Salvatore Caiata, député de la République et président de la délégation italienne auprès de l’Assemblée parlementaire de l’Initiative centre-européenne, a lui aussi souligné la valeur d’un modèle entrepreneurial capable d’allier racines italiennes, innovation et vision internationale : « Nous avons eu la chance de visiter une entreprise qui incarne ce qu’est véritablement le « Made in Italy ». C’est-à-dire allier tradition et innovation grâce à une vision d’avenir. Les institutions ont le devoir de soutenir ces entreprises qui ne subissent pas la mondialisation, mais qui jouent un rôle de premier plan – y compris au niveau international – dans des acquisitions qui préservent les marques italiennes historiques, tout en conservant un profil marqué par l’« italianité ».
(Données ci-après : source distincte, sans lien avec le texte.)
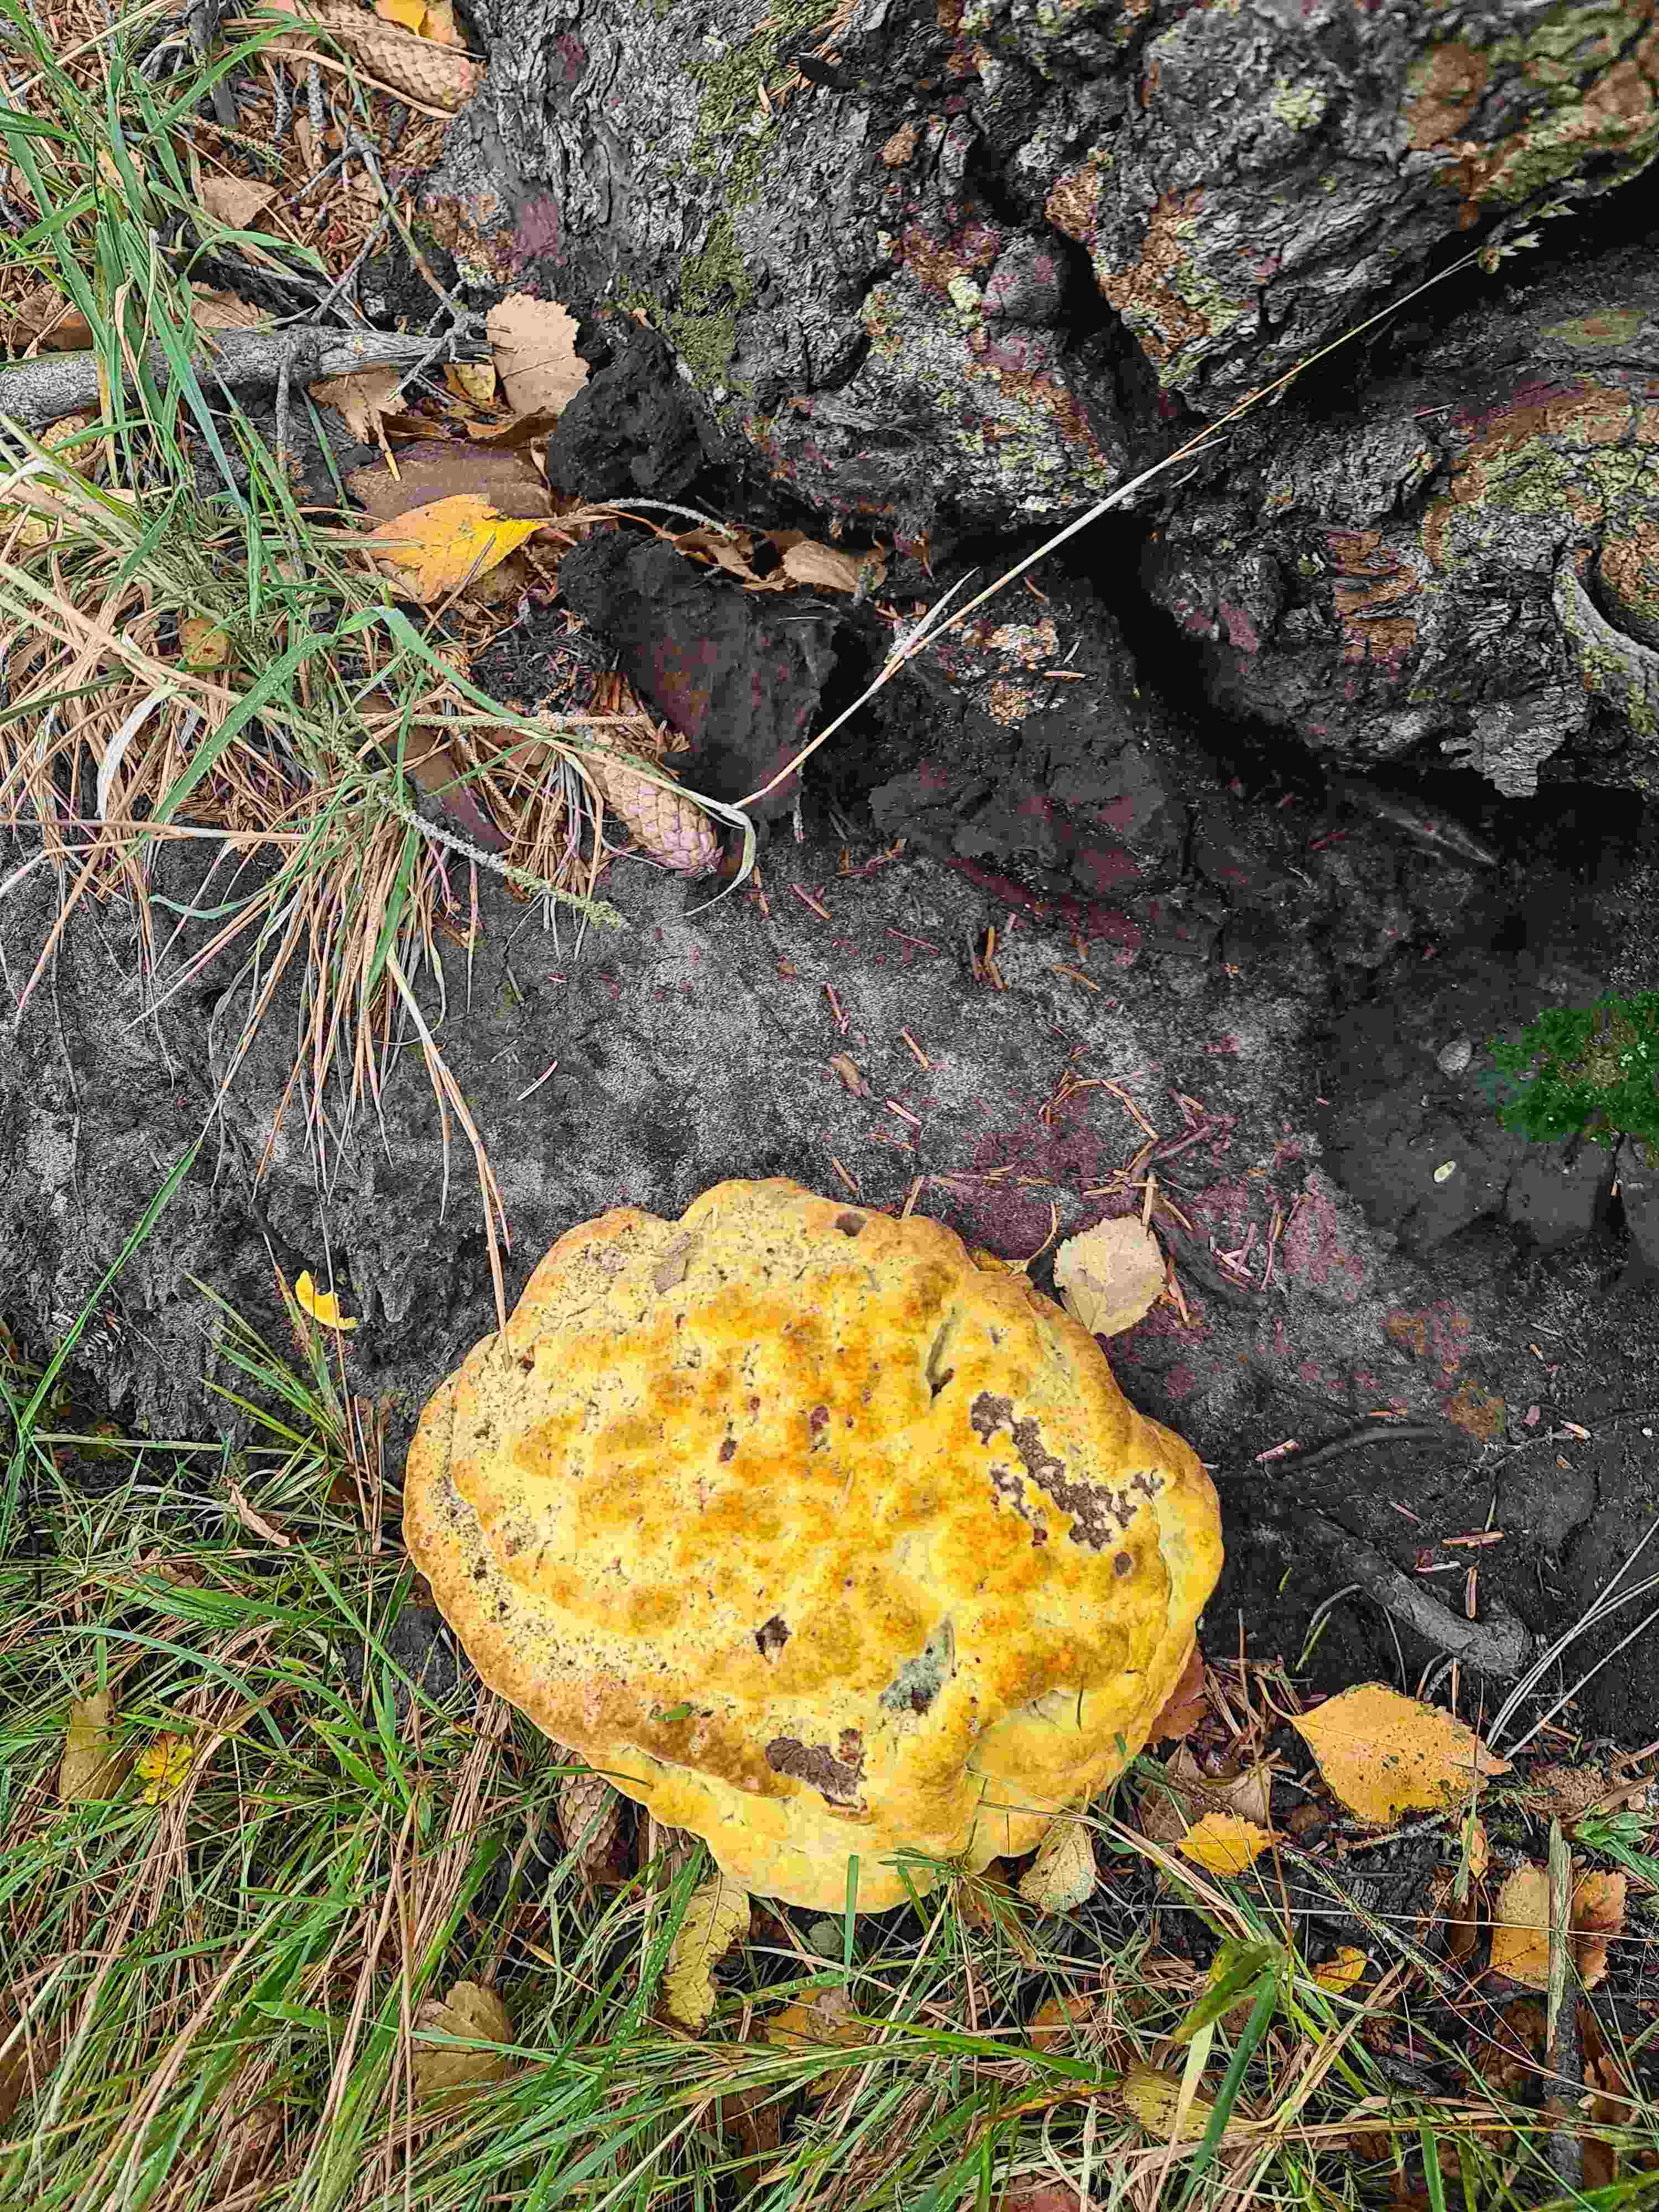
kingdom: Fungi
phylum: Basidiomycota
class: Agaricomycetes
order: Polyporales
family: Laetiporaceae
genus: Phaeolus
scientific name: Phaeolus schweinitzii
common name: brunporesvamp
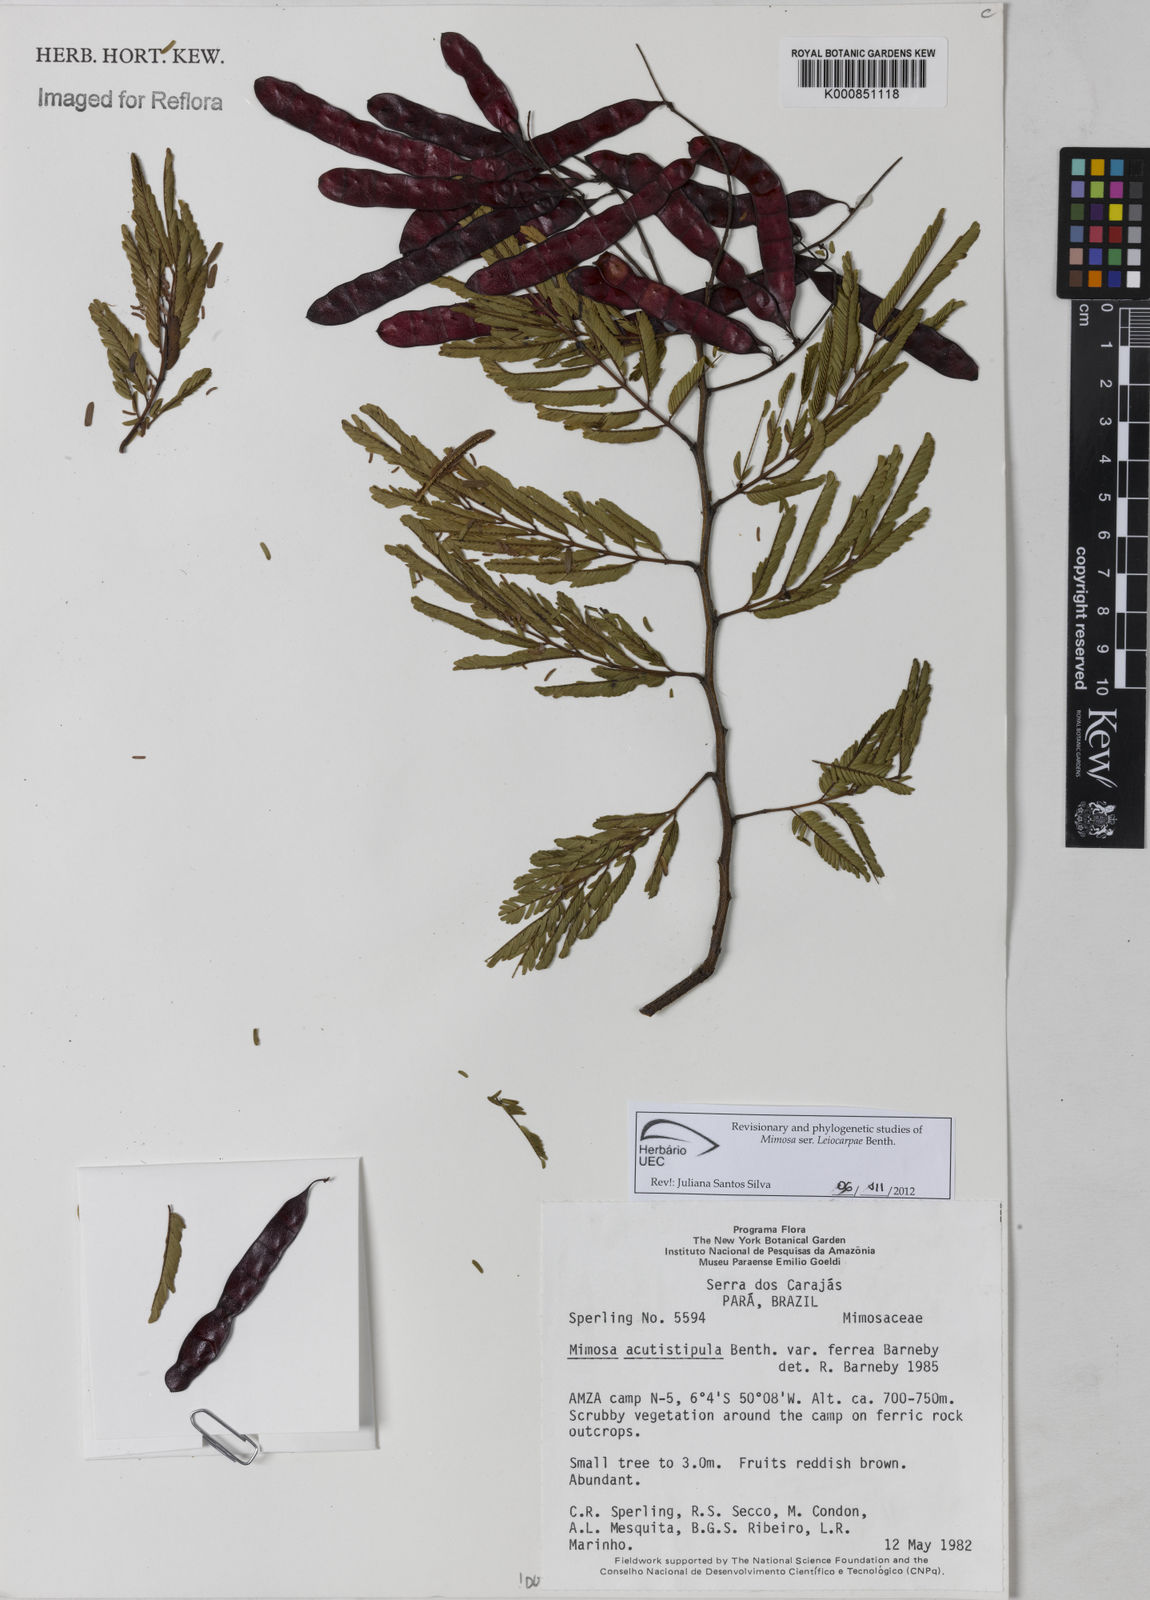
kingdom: Plantae
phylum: Tracheophyta
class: Magnoliopsida
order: Fabales
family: Fabaceae
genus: Mimosa
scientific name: Mimosa acutistipula
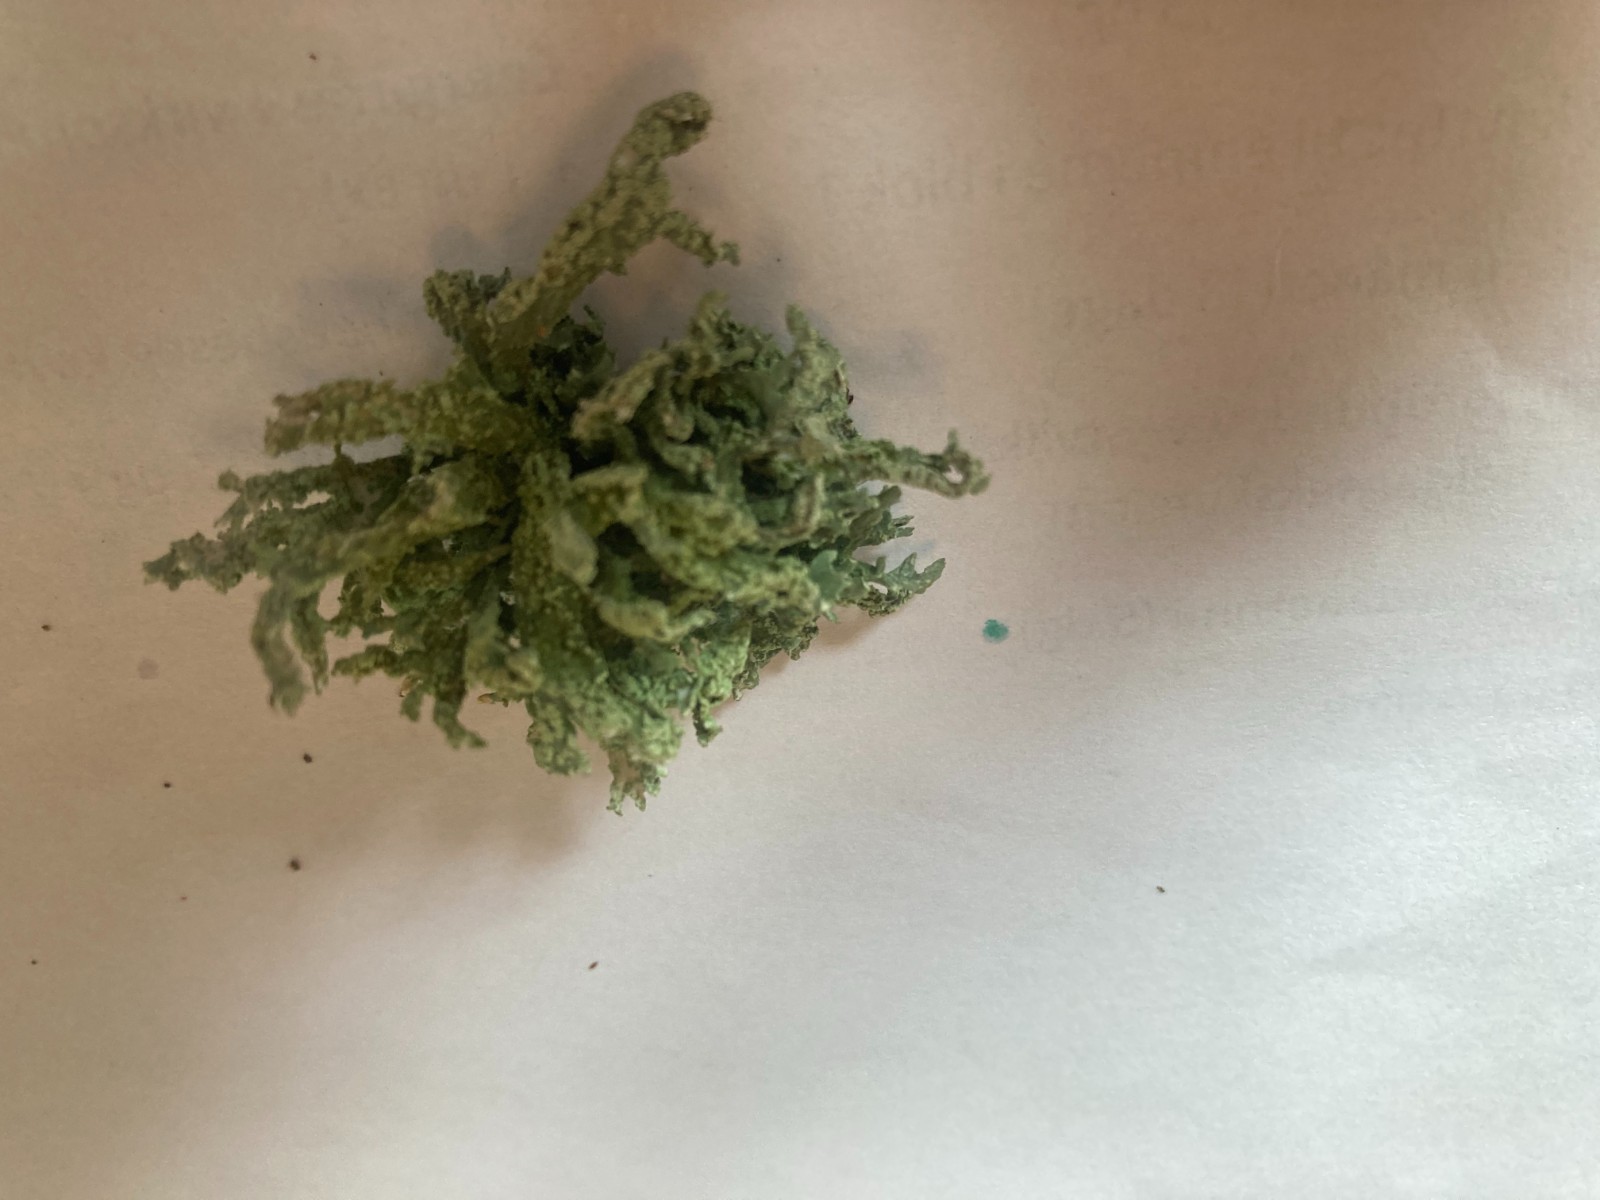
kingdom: Fungi
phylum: Ascomycota
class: Lecanoromycetes
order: Lecanorales
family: Parmeliaceae
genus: Evernia
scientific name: Evernia prunastri
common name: almindelig slåenlav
Luigi Scordamaglia, directeur général de Filiera Italia, est intervenu sur la valeur des investissements visant à protéger la filière et sur le rôle central de la transparence en tant que levier de compétitivité pour le « Made in Italy » : « Des investissements comme celui-ci, destinés à des outils de valorisation de l’ensemble de la filière, nous permettent d’envisager l’avenir de notre secteur avec optimisme. À l’échelle mondiale, la demande pour le « Made in Italy » ne cesse de croître, tout comme l’intérêt pour ce produit extraordinaire, gage de longévité. Pour lutter contre la multiplication des usurpations d’identité, qui portent atteinte à la valeur économique et sociale de notre filière de production, la transparence documentaire, la traçabilité numérique complète en temps réel et l’utilisation des techniques d’analyse les plus avancées disponibles (cartographie isotopique et résonance magnétique) constituent des outils essentiels pour isoler ceux qui agissent en dehors des règles. Dans le même temps, ces mesures permettent de mettre en valeur, par contraste, le choix de ceux qui, avec fierté et acharnement, continuent à produire et à commercialiser une huile italienne authentique, garantissant ainsi au consommateur un produit d’excellence. »

Cette initiative a confirmé le rôle de Pietro Coricelli en tant qu’acteur de référence du secteur oléicole italien et a mis en évidence que le dialogue entre les entreprises, le monde agricole et les institutions constitue un levier essentiel pour relever les défis qui attendent ce secteur : de l’innovation à la durabilité, de la valorisation des productions nationales au renforcement de la compétitivité du « Made in Italy ».